Summary: The gospel shows us how Christ prioritized our salvation through his own life, death, and resurrection. Now, we are equipped to prioritize our lives in service to him.

An old Native American tale recounts the story of a chief who was telling a gathering of young braves about the struggle within. “It is like two dogs fighting inside of us,” the chief told them. “There is one good dog who wants to do what’s right and the other dog always wants to do what’s wrong. Sometimes the good dog seems stronger and is winning the fight. But sometimes the bad dog is stronger and wrong is winning the fight.” “Who is going to win in the end?” a young brave asks. The chief answered, “The one you feed.”

As we look at our lives, we Christians may be inadvertently feeding the wrong dog. The chilling reality is that we can become just another statistic, succumbing to the deadly combination of selfishness, materialism, and greed that only hurts marriages, families, and finally souls.

Skewed priorities yield a harvest of broken dreams and anguished hearts. Jesus’ parable illustrates the sad consequences of distorted priorities. As we listen to our Savior today, may our prayer be this: LORD, SPARE US FROM SKEWED PRIORITIES so that: 1) we grasp the Word, and 2) we grow in faith.

1) We Grasp the Word

Jesus’ parable of the farmer illustrates the sad consequences of skewed priorities. He says, “A farmer went out to sow his seed. As he was scattering the seed, some fell along the path, and the birds came and ate it up.” Now, the seed, as Jesus tells us later on, is “the message about the kingdom” (Matthew 13:19). In spite the farmer’s best skill and efforts, not all the seed would end up in a prime location. Some would fall on the trampled down soil-path.

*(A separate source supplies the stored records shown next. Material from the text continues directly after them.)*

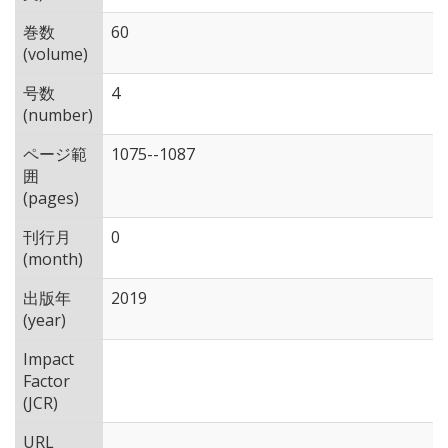
巻数
60
(volume)
号数
4
(number)
ページ範
1075--1087
囲
(pages)
刊行月
0
(month)
出版年
2019
(year)
Impact
Factor
(JCR)
URL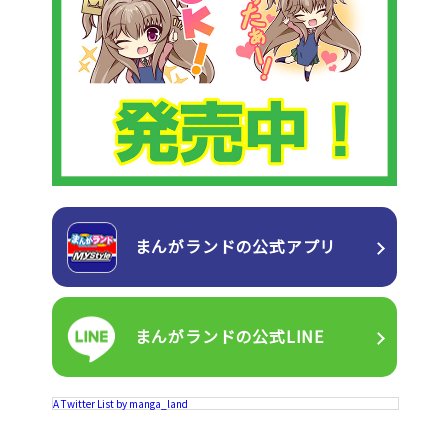
まんがランドの
公式アプリ
まんがランドの
公式LINE
A Twitter List by manga_land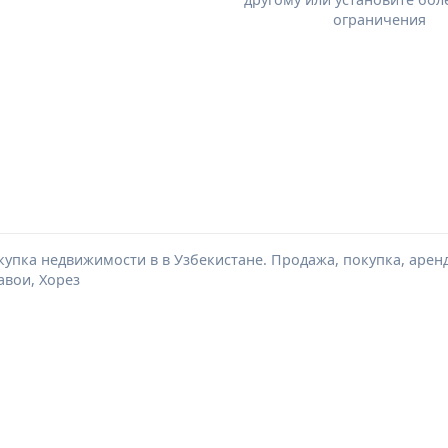
ограничения
упка недвижимости в в Узбекистане. Продажа, покупка, аренд
авои, Хорез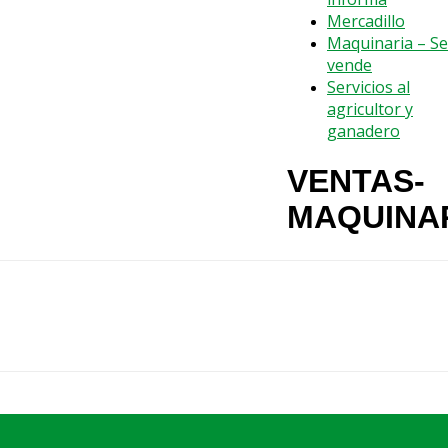
Mercadillo
Maquinaria – Se
vende
Servicios al
agricultor y
ganadero
VENTAS-
MAQUINA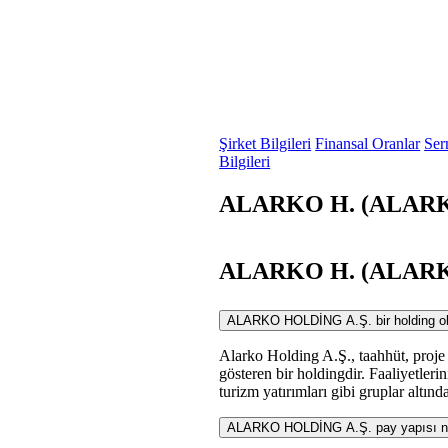
Şirket Bilgileri
Finansal Oranlar
Ser
Bilgileri
ALARKO H. (ALARK) 
ALARKO H. (ALARK) 
ALARKO HOLDİNG A.Ş. bir holding olara
Alarko Holding A.Ş., taahhüt, proje g
gösteren bir holdingdir. Faaliyetlerin
turizm yatırımları gibi gruplar altında 
ALARKO HOLDİNG A.Ş. pay yapısı nas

“I’m not interested in anything religious,” a lady said politely but firmly when offered an invitation to our Christmas service. The beautiful home, the finely manicured lawn, and the luxury care in the driveway all revealed where her true priorities were. Those things were all that life seemed to be about for her. She had no time or need for “religion.” Maybe somebody said or did something that turned her off, but the sad result is that she hardened her heart. She made the conscious effort to be unreceptive.

Lest we become smug, know that we are not above this problem. Even Jesus’ own disciples struggled with rock-hard hearts. Time and again, they missed the spiritual truths of Jesus’ teaching. At one point, Jesus asked, “Are your hearts hardened? Do you have eyes but fail to see and hearts but fail to hear?”

Slowness and hardness of heart are terrible spiritual “soil conditions.” And we aren’t above the problem. Sin, doubts, and unbelief constantly trample our hearts and threaten to keep our faith from growing. I know there are time when we feel that God has left us on the “hard pavement of life” only to be devoured by the circling crows. This life is not fair. It can be an awful experience as the clock ticks from one miserable second to the next, and we’re tempted to block God out of our lives.

The truth is that only Christ can help us in our stubborn unbelief. The gospel reminds us that Jesus has remedied our sins and failures. The sins of our past need not haunt us any longer. Christ has won forgiveness for them. They are washed away. Satan knows the gospel’s power and doesn’t want to give it a chance to work, so he will send his carrion crows of doubt and guilt to peck away at us, threatening us to put up our defenses and to harden our hearts. Christ has put a scarecrow in our lives to frighten away those predators. It’s the cross. Satan knows he’s conquered. He doesn’t want us to believe it, though. Look to the cross and see you are forgiven. Trust in Jesus and Satan will have to flee from you.

Jesus loves you and he promises never to leave you or forsake you. Jesus promises to walk with us through this life – through its sorrows and joys. And he promises to use whatever comes our way for our eternal good.

Jesus continues, “Some fell on rocky places, where it did not have much soil. It sprang up quickly, because the soil was shallow. But when the sun came up, the plants were scorched, and they withered because they had no root.” In certain places in the farmer’s field a layer of rock lay close to the surface. Topsoil covered the rocks and offered a fertile and warm bed for the seed to quickly sprout up. The little plants couldn’t sink roots into the soil, and so the plant was doomed when the blazing sun beat down on it.

Jesus explains the spiritual counterpoint for us. He says, “The seed that fell on the rocky places is the man who hears the word and at once receives it with joy. But since he has no root, he lasts only a short time. When trouble or persecution comes because of the word, he quickly falls away.” I’ve seen it happen too often. Someone hears the gospel for the first time and is excited, joyful and enthusiastic. They enter a Bible class. They are instructed in the Word, but then the instruction period ends and the persecution period begins. And they can’t take the heat – the heat of ridicule, peer pressure, disappointment or disillusionment: “you belong to that church that church that actually believes the Lord’s Supper is real and won’t simply allow just anybody to take it without instruction in the Word,” or “you actually think babies are sinful and need to be baptized?”